▸ **Assigned task**:
Please give the records below again in full, exactly, with the images left out.

Study material Start Marker

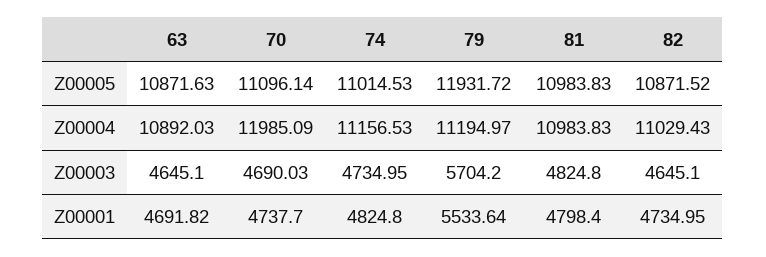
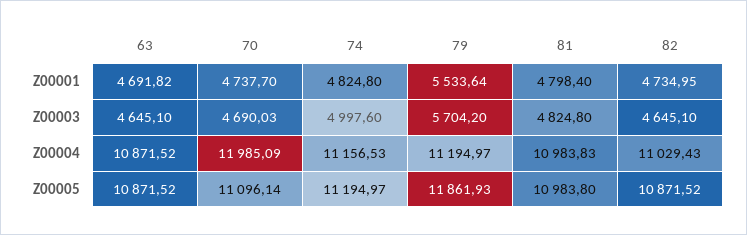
  {
    "63": {
-     "Z00005": 10871.63,
+     "Z00005": 10871.52,
-     "Z00004": 10892.03,
+     "Z00004": 10871.52,
      "Z00003": 4645.1,
      "Z00001": 4691.82
    },
    "70": {
      "Z00005": 11096.14,
      "Z00004": 11985.09,
      "Z00003": 4690.03,
      "Z00001": 4737.7
    },
    "74": {
-     "Z00005": 11014.53,
+     "Z00005": 11194.97,
      "Z00004": 11156.53,
-     "Z00003": 4734.95,
+     "Z00003": 4997.6,
      "Z00001": 4824.8
    },
    "79": {
-     "Z00005": 11931.72,
+     "Z00005": 11861.93,
      "Z00004": 11194.97,
      "Z00003": 5704.2,
      "Z00001": 5533.64
    },
    "81": {
-     "Z00005": 10983.83,
+     "Z00005": 10983.8,
      "Z00004": 10983.83,
      "Z00003": 4824.8,
      "Z00001": 4798.4
    },
    "82": {
      "Z00005": 10871.52,
      "Z00004": 11029.43,
      "Z00003": 4645.1,
      "Z00001": 4734.95
    }
  }

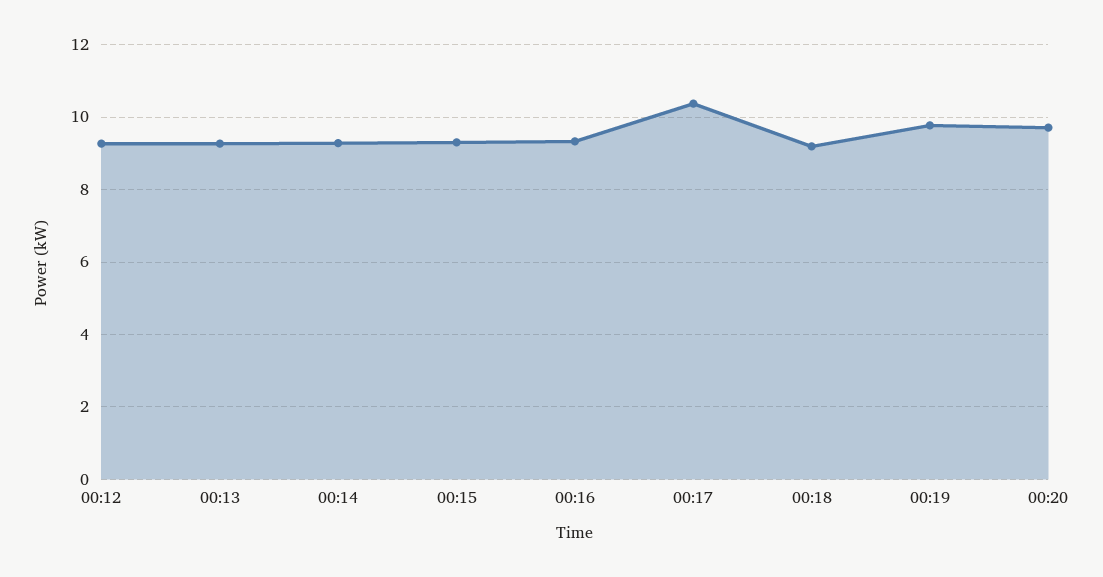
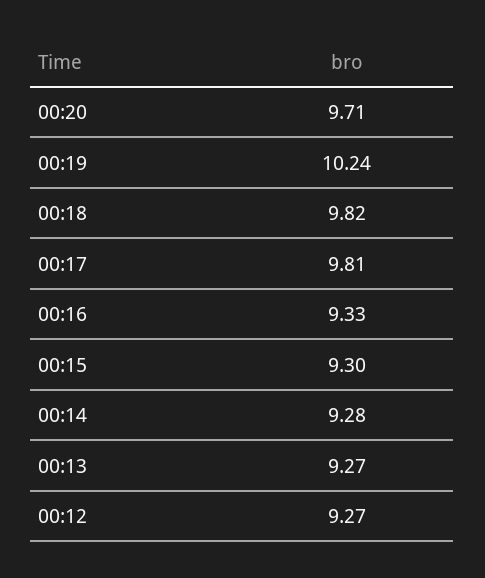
  {
    "00:12": 9.27,
    "00:13": 9.27,
    "00:14": 9.28,
    "00:15": 9.3,
    "00:16": 9.33,
-   "00:17": 10.4,
+   "00:17": 9.81,
-   "00:18": 9.2,
+   "00:18": 9.82,
-   "00:19": 9.8,
+   "00:19": 10.24,
    "00:20": 9.71
  }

Study material End Marker

▸ **Solution below**:
  {
    "63": {
-     "Z00005": 10871.63,
+     "Z00005": 10871.52,
-     "Z00004": 10892.03,
+     "Z00004": 10871.52,
      "Z00003": 4645.1,
      "Z00001": 4691.82
    },
    "70": {
      "Z00005": 11096.14,
      "Z00004": 11985.09,
      "Z00003": 4690.03,
      "Z00001": 4737.7
    },
    "74": {
-     "Z00005": 11014.53,
+     "Z00005": 11194.97,
      "Z00004": 11156.53,
-     "Z00003": 4734.95,
+     "Z00003": 4997.6,
      "Z00001": 4824.8
    },
    "79": {
-     "Z00005": 11931.72,
+     "Z00005": 11861.93,
      "Z00004": 11194.97,
      "Z00003": 5704.2,
      "Z00001": 5533.64
    },
    "81": {
-     "Z00005": 10983.83,
+     "Z00005": 10983.8,
      "Z00004": 10983.83,
      "Z00003": 4824.8,
      "Z00001": 4798.4
    },
    "82": {
      "Z00005": 10871.52,
      "Z00004": 11029.43,
      "Z00003": 4645.1,
      "Z00001": 4734.95
    }
  }

  {
    "00:12": 9.27,
    "00:13": 9.27,
    "00:14": 9.28,
    "00:15": 9.3,
    "00:16": 9.33,
-   "00:17": 10.4,
+   "00:17": 9.81,
-   "00:18": 9.2,
+   "00:18": 9.82,
-   "00:19": 9.8,
+   "00:19": 10.24,
    "00:20": 9.71
  }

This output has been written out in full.